> WORK TO BE COMPLETED
The expected result is every line of the records, printed exactly.

- Opening Delimiter -

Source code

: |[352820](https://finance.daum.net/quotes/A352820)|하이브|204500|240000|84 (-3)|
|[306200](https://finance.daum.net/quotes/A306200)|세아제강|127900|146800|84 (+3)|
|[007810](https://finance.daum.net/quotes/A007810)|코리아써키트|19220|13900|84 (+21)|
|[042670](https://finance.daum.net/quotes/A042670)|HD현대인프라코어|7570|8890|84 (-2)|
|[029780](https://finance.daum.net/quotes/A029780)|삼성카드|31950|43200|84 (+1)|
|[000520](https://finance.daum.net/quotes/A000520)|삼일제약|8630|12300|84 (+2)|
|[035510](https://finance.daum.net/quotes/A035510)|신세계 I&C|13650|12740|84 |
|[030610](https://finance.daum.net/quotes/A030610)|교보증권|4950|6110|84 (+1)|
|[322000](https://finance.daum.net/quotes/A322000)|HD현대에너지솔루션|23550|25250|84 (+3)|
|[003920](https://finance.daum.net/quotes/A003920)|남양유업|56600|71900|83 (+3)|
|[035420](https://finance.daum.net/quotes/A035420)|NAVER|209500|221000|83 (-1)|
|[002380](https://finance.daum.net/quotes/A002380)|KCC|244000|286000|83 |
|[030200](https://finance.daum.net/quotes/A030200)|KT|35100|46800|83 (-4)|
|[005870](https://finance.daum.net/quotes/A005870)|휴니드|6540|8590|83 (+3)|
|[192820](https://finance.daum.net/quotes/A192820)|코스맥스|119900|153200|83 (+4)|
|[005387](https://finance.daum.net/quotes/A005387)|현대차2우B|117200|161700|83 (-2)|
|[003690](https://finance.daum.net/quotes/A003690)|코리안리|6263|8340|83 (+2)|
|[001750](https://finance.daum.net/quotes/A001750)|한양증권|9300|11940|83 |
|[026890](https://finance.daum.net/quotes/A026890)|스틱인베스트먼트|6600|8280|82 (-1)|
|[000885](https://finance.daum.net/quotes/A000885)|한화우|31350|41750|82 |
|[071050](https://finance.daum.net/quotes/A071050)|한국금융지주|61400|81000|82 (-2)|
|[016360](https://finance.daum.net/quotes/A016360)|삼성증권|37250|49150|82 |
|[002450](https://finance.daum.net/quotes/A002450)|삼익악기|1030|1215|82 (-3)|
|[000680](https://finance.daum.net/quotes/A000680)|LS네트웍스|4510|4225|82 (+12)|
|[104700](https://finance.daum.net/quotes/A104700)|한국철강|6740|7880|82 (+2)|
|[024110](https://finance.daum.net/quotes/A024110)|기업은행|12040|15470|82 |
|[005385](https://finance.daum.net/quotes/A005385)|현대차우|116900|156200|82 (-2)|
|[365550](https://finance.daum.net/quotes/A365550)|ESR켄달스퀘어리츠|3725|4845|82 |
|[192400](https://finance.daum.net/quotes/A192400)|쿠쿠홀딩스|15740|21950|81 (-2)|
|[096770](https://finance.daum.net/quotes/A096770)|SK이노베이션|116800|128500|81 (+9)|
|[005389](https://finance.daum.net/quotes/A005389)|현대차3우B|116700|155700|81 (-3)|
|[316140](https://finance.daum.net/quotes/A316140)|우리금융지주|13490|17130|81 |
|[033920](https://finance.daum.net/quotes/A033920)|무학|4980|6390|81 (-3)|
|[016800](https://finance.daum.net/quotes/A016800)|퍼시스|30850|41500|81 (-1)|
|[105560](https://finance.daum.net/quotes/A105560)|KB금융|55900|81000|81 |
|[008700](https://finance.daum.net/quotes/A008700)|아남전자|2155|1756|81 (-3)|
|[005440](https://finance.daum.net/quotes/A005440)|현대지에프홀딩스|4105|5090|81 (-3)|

- Closing Delimiter -

> OUTPUT
Source code

: |[352820](https://finance.daum.net/quotes/A352820)|하이브|204500|240000|84 (-3)|
|[306200](https://finance.daum.net/quotes/A306200)|세아제강|127900|146800|84 (+3)|
|[007810](https://finance.daum.net/quotes/A007810)|코리아써키트|19220|13900|84 (+21)|
|[042670](https://finance.daum.net/quotes/A042670)|HD현대인프라코어|7570|8890|84 (-2)|
|[029780](https://finance.daum.net/quotes/A029780)|삼성카드|31950|43200|84 (+1)|
|[000520](https://finance.daum.net/quotes/A000520)|삼일제약|8630|12300|84 (+2)|
|[035510](https://finance.daum.net/quotes/A035510)|신세계 I&C|13650|12740|84 |
|[030610](https://finance.daum.net/quotes/A030610)|교보증권|4950|6110|84 (+1)|
|[322000](https://finance.daum.net/quotes/A322000)|HD현대에너지솔루션|23550|25250|84 (+3)|
|[003920](https://finance.daum.net/quotes/A003920)|남양유업|56600|71900|83 (+3)|
|[035420](https://finance.daum.net/quotes/A035420)|NAVER|209500|221000|83 (-1)|
|[002380](https://finance.daum.net/quotes/A002380)|KCC|244000|286000|83 |
|[030200](https://finance.daum.net/quotes/A030200)|KT|35100|46800|83 (-4)|
|[005870](https://finance.daum.net/quotes/A005870)|휴니드|6540|8590|83 (+3)|
|[192820](https://finance.daum.net/quotes/A192820)|코스맥스|119900|153200|83 (+4)|
|[005387](https://finance.daum.net/quotes/A005387)|현대차2우B|117200|161700|83 (-2)|
|[003690](https://finance.daum.net/quotes/A003690)|코리안리|6263|8340|83 (+2)|
|[001750](https://finance.daum.net/quotes/A001750)|한양증권|9300|11940|83 |
|[026890](https://finance.daum.net/quotes/A026890)|스틱인베스트먼트|6600|8280|82 (-1)|
|[000885](https://finance.daum.net/quotes/A000885)|한화우|31350|41750|82 |
|[071050](https://finance.daum.net/quotes/A071050)|한국금융지주|61400|81000|82 (-2)|
|[016360](https://finance.daum.net/quotes/A016360)|삼성증권|37250|49150|82 |
|[002450](https://finance.daum.net/quotes/A002450)|삼익악기|1030|1215|82 (-3)|
|[000680](https://finance.daum.net/quotes/A000680)|LS네트웍스|4510|4225|82 (+12)|
|[104700](https://finance.daum.net/quotes/A104700)|한국철강|6740|7880|82 (+2)|
|[024110](https://finance.daum.net/quotes/A024110)|기업은행|12040|15470|82 |
|[005385](https://finance.daum.net/quotes/A005385)|현대차우|116900|156200|82 (-2)|
|[365550](https://finance.daum.net/quotes/A365550)|ESR켄달스퀘어리츠|3725|4845|82 |
|[192400](https://finance.daum.net/quotes/A192400)|쿠쿠홀딩스|15740|21950|81 (-2)|
|[096770](https://finance.daum.net/quotes/A096770)|SK이노베이션|116800|128500|81 (+9)|
|[005389](https://finance.daum.net/quotes/A005389)|현대차3우B|116700|155700|81 (-3)|
|[316140](https://finance.daum.net/quotes/A316140)|우리금융지주|13490|17130|81 |
|[033920](https://finance.daum.net/quotes/A033920)|무학|4980|6390|81 (-3)|
|[016800](https://finance.daum.net/quotes/A016800)|퍼시스|30850|41500|81 (-1)|
|[105560](https://finance.daum.net/quotes/A105560)|KB금융|55900|81000|81 |
|[008700](https://finance.daum.net/quotes/A008700)|아남전자|2155|1756|81 (-3)|
|[005440](https://finance.daum.net/quotes/A005440)|현대지에프홀딩스|4105|5090|81 (-3)|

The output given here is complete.